Object Technology and the Web

This is an investigation of the integration of distributed object technologies with the web, and the duality between application programmer interfaces (APIs) and network protocols.

This investigation recently (July 97) culminated in the lauch of a new W3C Architecture Domain Activity: HTTP-NG - The Next Generation.

News/Events/History

Introduction

The power of the Web as a new medium derives not only from its ability to allow people to communicate across vast distances and different times, but also from the ability of machines to help people communicate and manage information. The Web is a complex distributed system, and Object Technology has been an important part of managing the complexity of the Web from its creation.

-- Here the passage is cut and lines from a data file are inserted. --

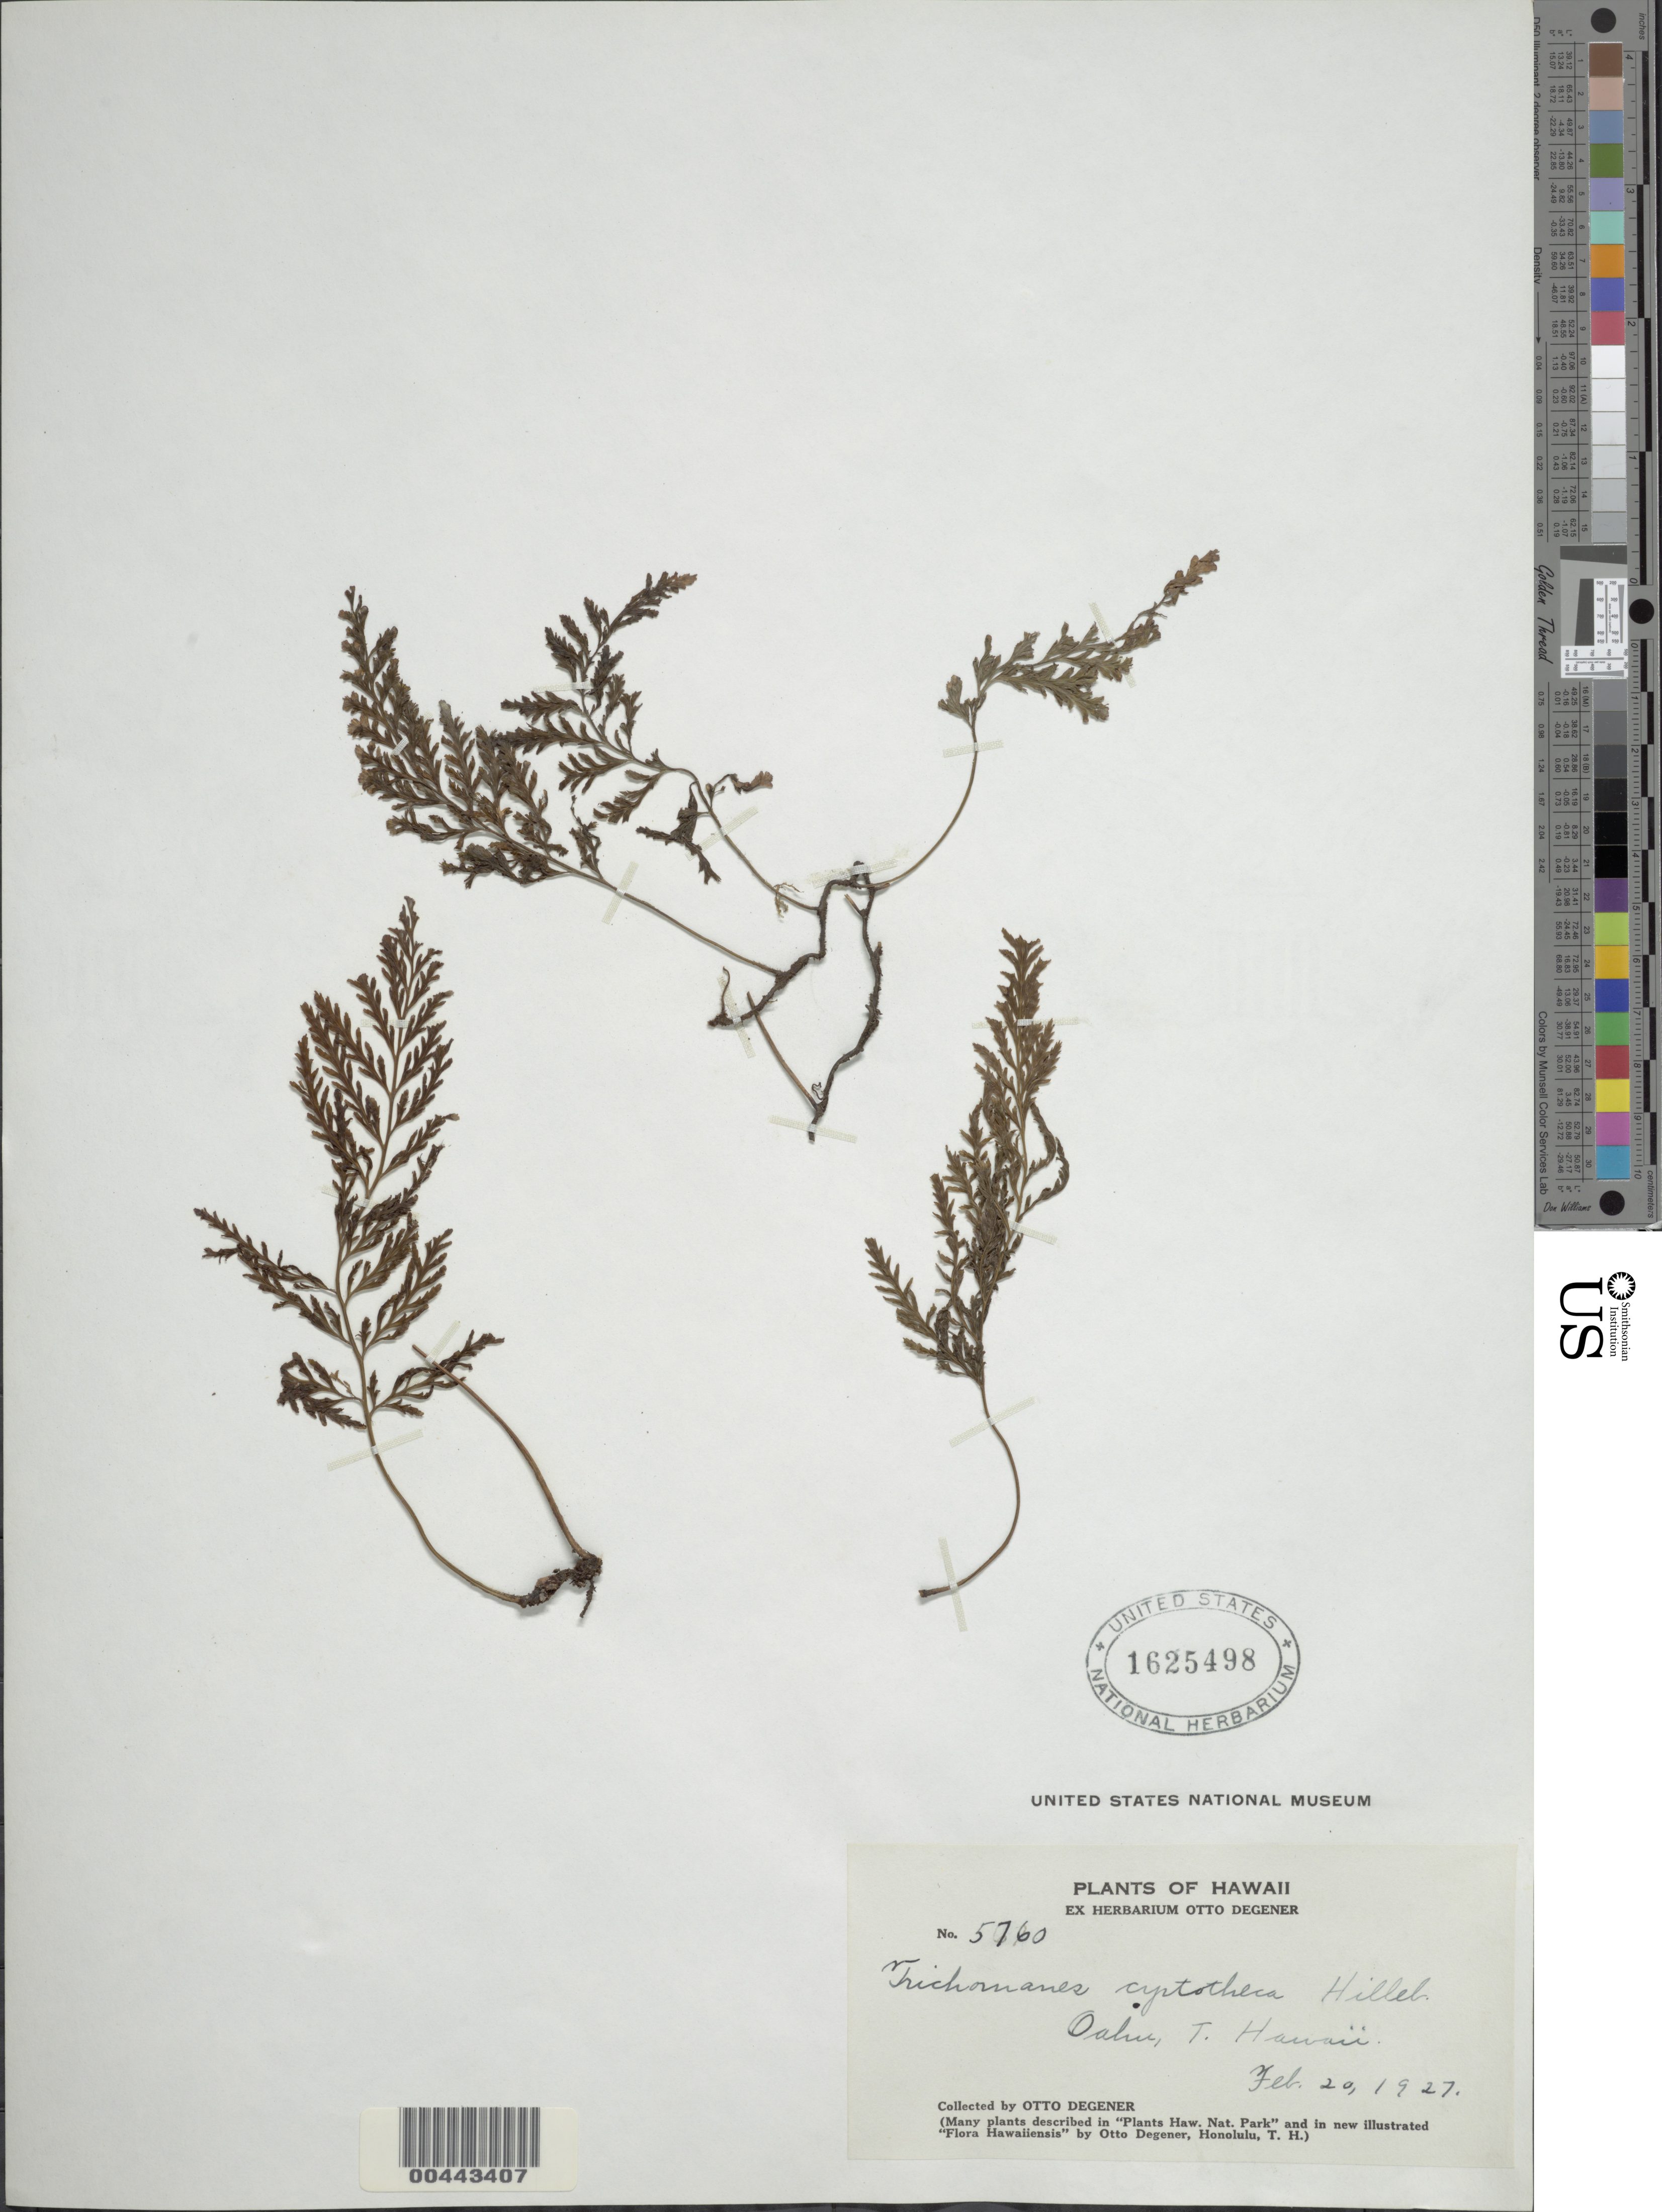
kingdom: Plantae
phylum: Tracheophyta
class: Polypodiopsida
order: Hymenophyllales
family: Hymenophyllaceae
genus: Vandenboschia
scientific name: Vandenboschia cyrtotheca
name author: Copel.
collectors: O. Degener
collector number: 5760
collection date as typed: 20 Feb 1927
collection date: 1927-02-20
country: United States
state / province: Hawaii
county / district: Honolulu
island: Oahu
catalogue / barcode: US 1625498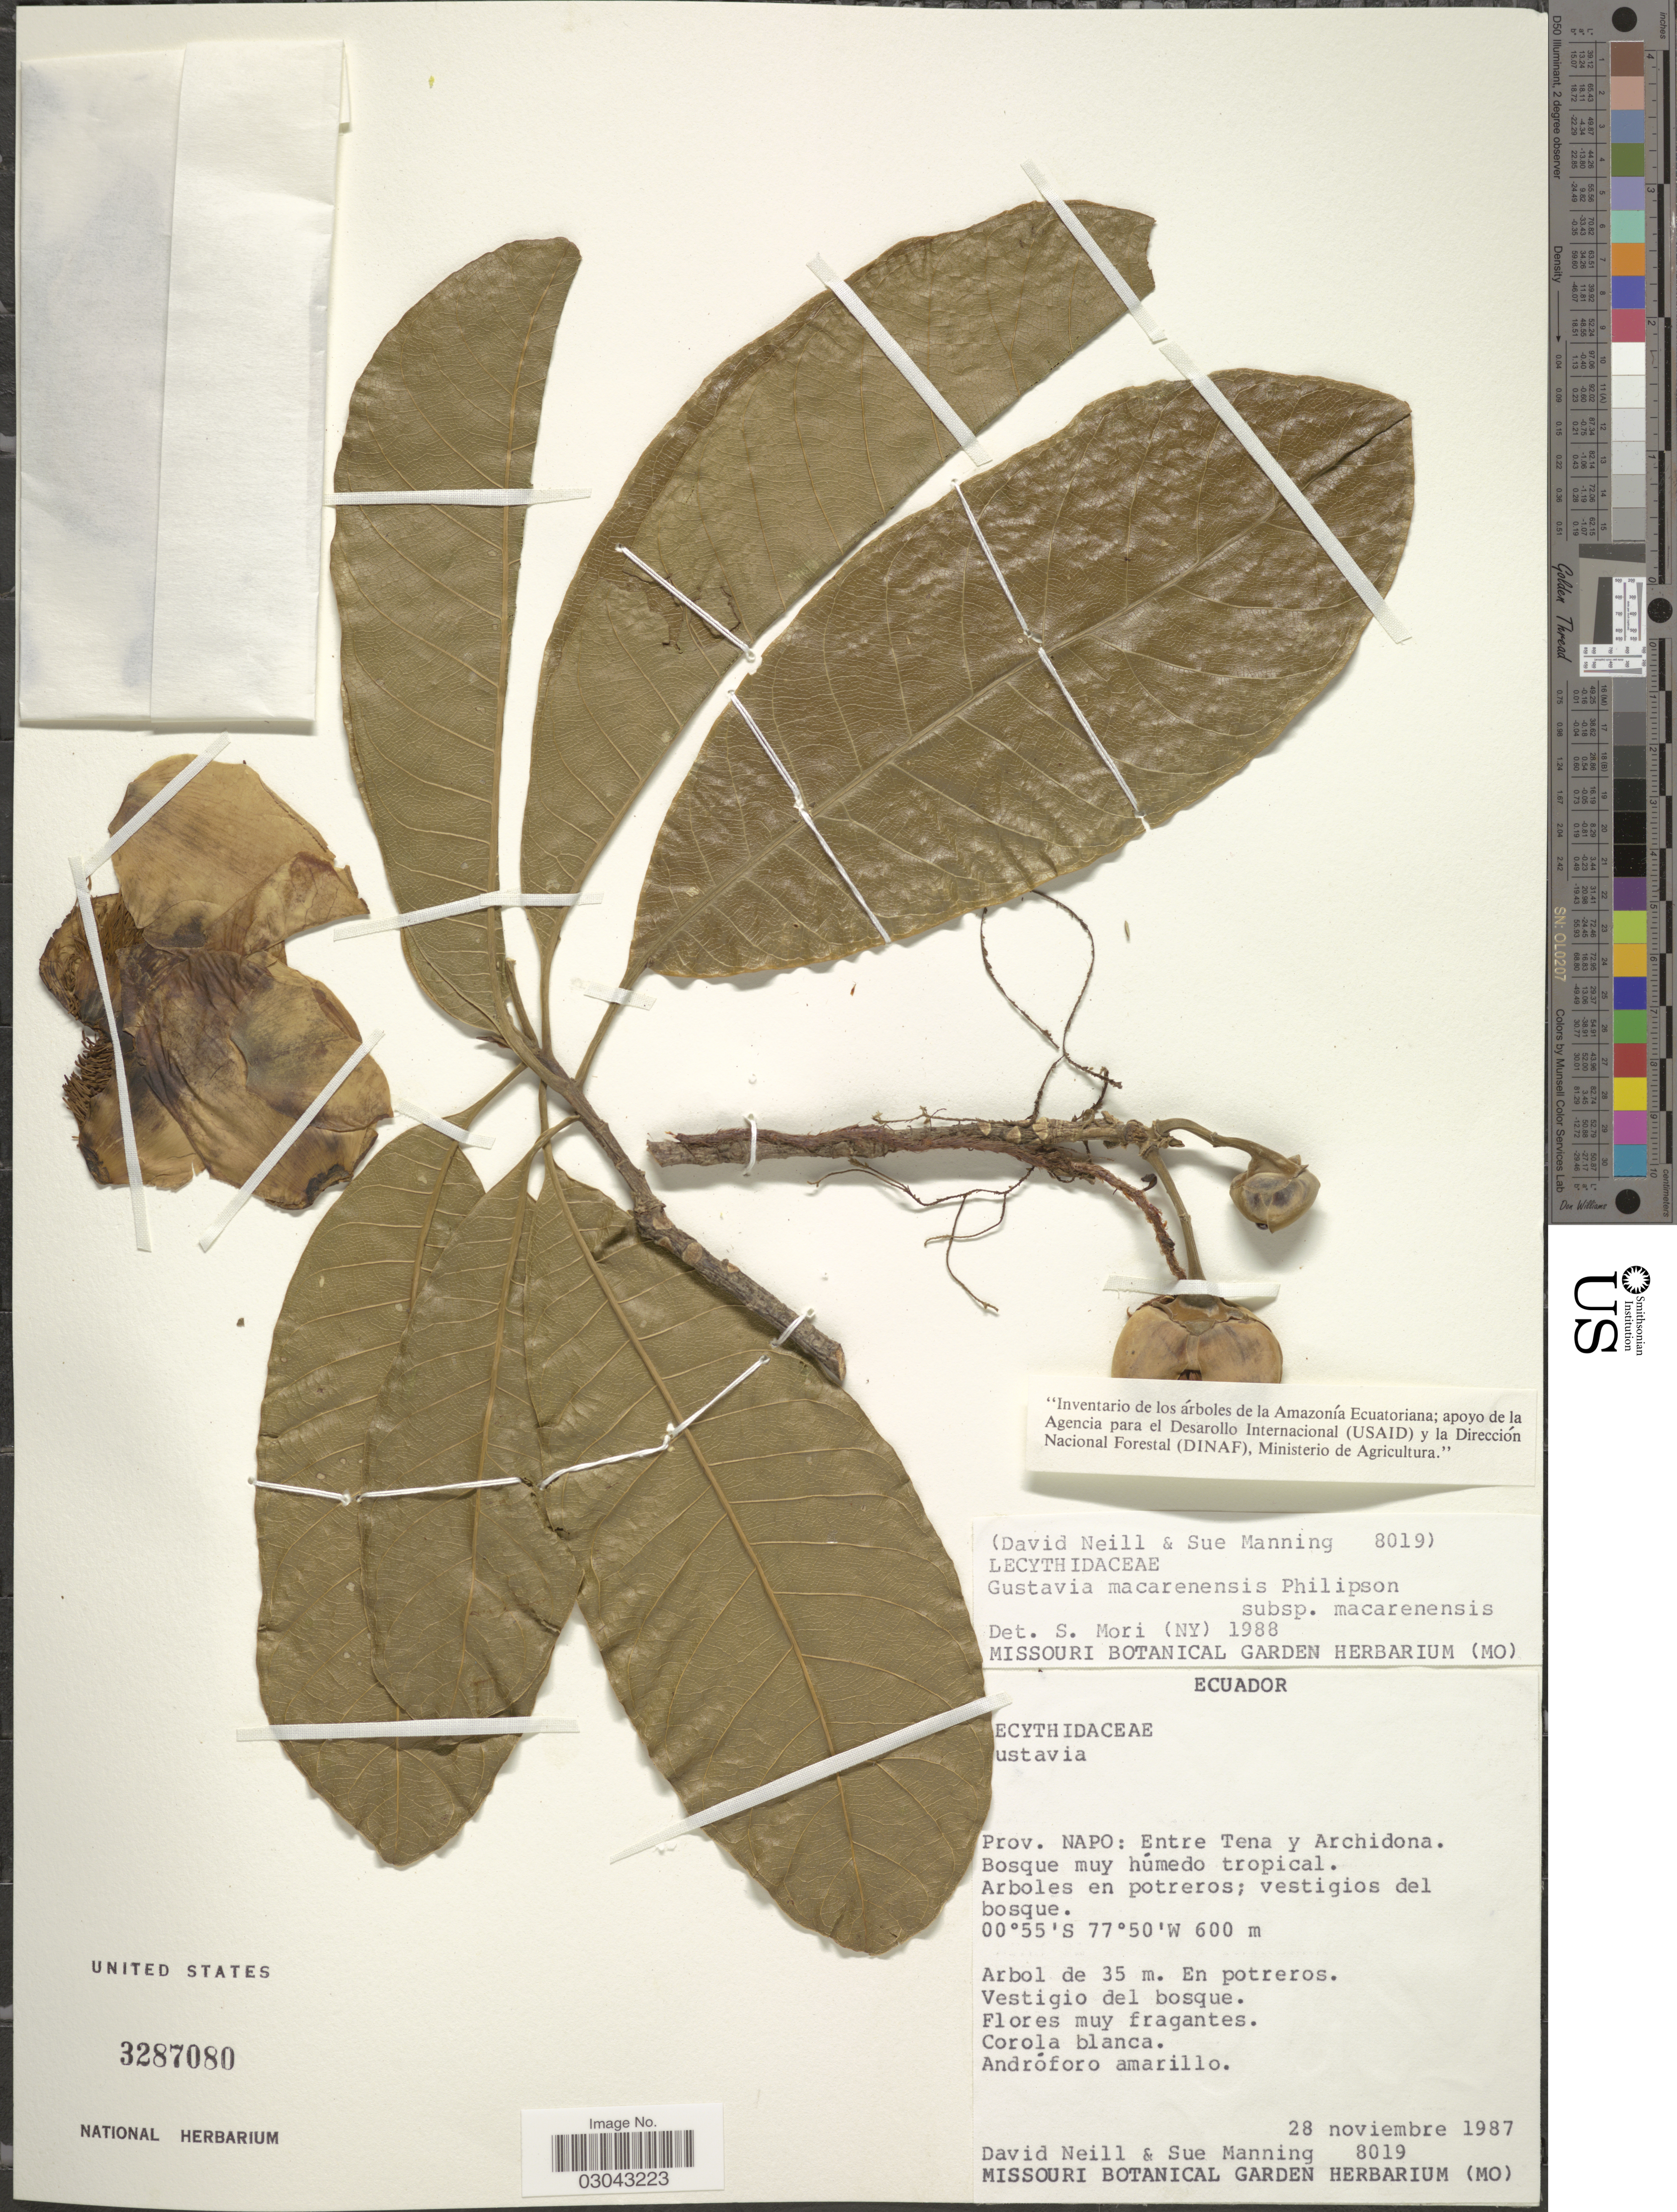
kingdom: Plantae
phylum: Tracheophyta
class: Magnoliopsida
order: Ericales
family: Lecythidaceae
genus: Gustavia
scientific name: Gustavia macarenensis subsp. macarenensis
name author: Philipson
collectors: D. Neill & S. Manning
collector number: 8019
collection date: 1987-11-28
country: Ecuador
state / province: Napo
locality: Entre Tena y Archidona.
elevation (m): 600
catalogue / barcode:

Object Technology continues to influence and impact the web in a number of areas:

Scripting
Client side scripting has been an interesting area of research and experimentation since the early days of the web, but now it being deployed, and information providers need interoperable support. See also: Document Object Model and HTML with scripting markup.
Embedded Multimedia Components
The web is a natural medium for component software technology such as Plug-Ins, Java applets, ActiveX controls, OpenDoc parts. See also: Inserting Objects into HTML.
Web Server Components
CGI, along with HTML and forms, is an important part of the platform of technologies used to deploy application services on the web. But its design presents a performance limitation in many situations. A number of mechanisms for interfacing applications to web servers, from C-callable APIs to network protocols to distributed objects gateways have sprung up to fill the need. Check out Jigsaw and its servlet support.
Agents and Mobile Code
Mobile code can be used to automate information access: searching, brokering, and even manipulating data with mobile agents is an interesting trend.

Schools of Thought

The various players in the distributed objects are separated into camps based on architectural interoperability, and listed in chronological order (roughly).

DCE
OSF is the controlling body. The distributed object model inherits from something called TI-RPC, which is C++ish. The RPC system came from Apollo, I think.
CORBA
Common Object Request Broker Architecture. from OMG, The Object Management Group. Related/derived work:
COM
Microsoft's Component Object Model -- the underpinnings of ActiveX, DCOM, and OLE.
Plan 9
This is the basis of Inferno. The Bell labs guys started over with the "everything is a file" concept. 9P is a really nifty protocol. Supports union links.

Research Notebook: Misc.

These resources have been bookmarked for further study.